== Required tasks ==
(a) Decide whether each statement agrees with the text on the descriptive phenomenological method, answering yes or no and quoting the words from the text that settle it. (i) Giorgi developed the method in the early 1970s. (ii) Under the method, interpretation is excluded from every phase of the research. (iii) Colaizzi's version of the method follows a five-step process.
(b) Extract every line of the records that contains the string "results".

== Selected extract ==
********************
= Descriptive phenomenological method in psychology =

The descriptive phenomenological method in psychology was developed by the American psychologist Amedeo Giorgi in the early 1970s. Giorgi based his method on principles laid out by philosophers like Edmund Husserl and Maurice Merleau-Ponty as well as what he had learned from his prior professional experience in psychophysics. Giorgi was an early pioneer of the humanistic psychology movement, the use of phenomenology in psychology, and qualitative research in psychology, and to this day continues to advocate for the importance of a human science approach to psychological subject matter. Giorgi has directed over 100 dissertations that have used the Descriptive Phenomenological Method on a wide variety of psychological problems, and he has published over 100 articles on the phenomenological approach to psychology.

== Theoretical perspective ==
Giorgi promotes phenomenology as a theoretical movement that avoids certain simplified tendencies sustained by many modern approaches to psychological research. According to the phenomenological psychological perspective embraced by Giorgi, researchers are encouraged to "bracket" their own assumptions pertaining to the phenomenon in question by refraining from positing a static sense of objective reality for oneself and the participants whose experiences are being studied. This allows the researchers to attend to the descriptions of the participants without forcing the meaning of the descriptive units into pre-defined categories.

An important aspect of the descriptive phenomenological method in psychology is the way by which it distinguishes itself from those approaches that are strictly interpretive. In this, Giorgi closely follows Husserl who proposes that "being given and being interpreted are descriptions of the same situation from two different levels of discourse." As such, in the Descriptive Phenomenological Method there are both descriptive and interpretive moments, but the researcher remains careful to attend to each type of act in unique ways. Through a sort of empathetic immersion with the subjects and their descriptions, the researchers get a sense of the ways that the experiences given by the participants were actually lived, which is in turn described. During this process, however, theoretical or speculative interpretation should be avoided so as to flesh out the full lived meaning inherent to the descriptions themselves (Giorgi, 2009, p. 127). Interpretation may then occur to various extents during other phases of the research process, but only as it relates to implications of the results rather than the lived meaning of the participants' experiences.

Another form of Descriptive phenomenological method in psychology was proposed by Paul Colaizzi. This method follows a distinctive seven step process that stays close to the data while providing strong analysis.
********************
== Data records ==
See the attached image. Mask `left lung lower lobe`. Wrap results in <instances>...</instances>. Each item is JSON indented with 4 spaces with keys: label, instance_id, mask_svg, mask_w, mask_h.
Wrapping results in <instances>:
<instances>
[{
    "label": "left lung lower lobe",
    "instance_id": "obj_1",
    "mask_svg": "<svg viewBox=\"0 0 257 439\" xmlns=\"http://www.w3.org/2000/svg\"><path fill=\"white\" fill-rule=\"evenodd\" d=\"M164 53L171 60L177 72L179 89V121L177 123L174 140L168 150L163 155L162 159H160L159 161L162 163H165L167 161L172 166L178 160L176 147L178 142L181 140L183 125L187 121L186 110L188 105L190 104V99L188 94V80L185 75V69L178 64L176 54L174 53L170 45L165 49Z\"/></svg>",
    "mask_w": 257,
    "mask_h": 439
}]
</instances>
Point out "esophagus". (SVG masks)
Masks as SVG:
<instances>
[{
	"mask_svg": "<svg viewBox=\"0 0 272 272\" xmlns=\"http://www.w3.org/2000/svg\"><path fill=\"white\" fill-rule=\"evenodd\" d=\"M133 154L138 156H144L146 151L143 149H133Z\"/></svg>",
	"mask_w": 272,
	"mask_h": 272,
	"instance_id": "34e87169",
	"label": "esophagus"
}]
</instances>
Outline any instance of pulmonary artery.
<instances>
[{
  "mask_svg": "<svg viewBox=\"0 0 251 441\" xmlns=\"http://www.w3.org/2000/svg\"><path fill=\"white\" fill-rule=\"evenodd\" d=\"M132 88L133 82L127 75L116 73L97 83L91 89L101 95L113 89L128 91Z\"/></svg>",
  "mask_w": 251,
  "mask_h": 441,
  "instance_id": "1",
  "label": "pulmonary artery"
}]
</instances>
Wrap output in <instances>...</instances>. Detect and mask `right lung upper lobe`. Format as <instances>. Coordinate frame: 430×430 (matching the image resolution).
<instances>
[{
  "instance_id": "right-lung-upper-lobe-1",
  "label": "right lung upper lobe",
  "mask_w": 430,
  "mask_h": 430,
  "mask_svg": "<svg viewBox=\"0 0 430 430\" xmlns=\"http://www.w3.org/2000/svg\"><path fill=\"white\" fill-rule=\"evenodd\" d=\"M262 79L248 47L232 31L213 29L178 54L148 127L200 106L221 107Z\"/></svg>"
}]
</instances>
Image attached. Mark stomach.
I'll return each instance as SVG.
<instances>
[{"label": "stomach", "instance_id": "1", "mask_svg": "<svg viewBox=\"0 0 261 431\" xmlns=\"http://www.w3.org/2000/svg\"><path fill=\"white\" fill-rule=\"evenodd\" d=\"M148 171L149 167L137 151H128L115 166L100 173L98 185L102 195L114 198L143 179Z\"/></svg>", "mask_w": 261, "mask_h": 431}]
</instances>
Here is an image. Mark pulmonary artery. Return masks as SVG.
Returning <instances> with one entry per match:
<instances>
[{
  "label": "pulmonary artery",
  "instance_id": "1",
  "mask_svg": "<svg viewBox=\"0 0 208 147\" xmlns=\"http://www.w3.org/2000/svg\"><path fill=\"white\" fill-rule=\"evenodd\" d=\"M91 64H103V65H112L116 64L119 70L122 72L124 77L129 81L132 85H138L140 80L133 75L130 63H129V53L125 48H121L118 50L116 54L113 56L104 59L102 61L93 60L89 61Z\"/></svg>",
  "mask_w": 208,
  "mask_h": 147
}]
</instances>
********************
== The responses ==
(a)
(i) Yes: "was developed by the American psychologist Amedeo Giorgi in the early 1970s"
(ii) No: "Interpretation may then occur to various extents during other phases of the research process"
(iii) No: "This method follows a distinctive seven step process"

(b)
See the attached image. Mask `left lung lower lobe`. Wrap results in <instances>...</instances>. Each item is JSON indented with 4 spaces with keys: label, instance_id, mask_svg, mask_w, mask_h.
Wrapping results in <instances>:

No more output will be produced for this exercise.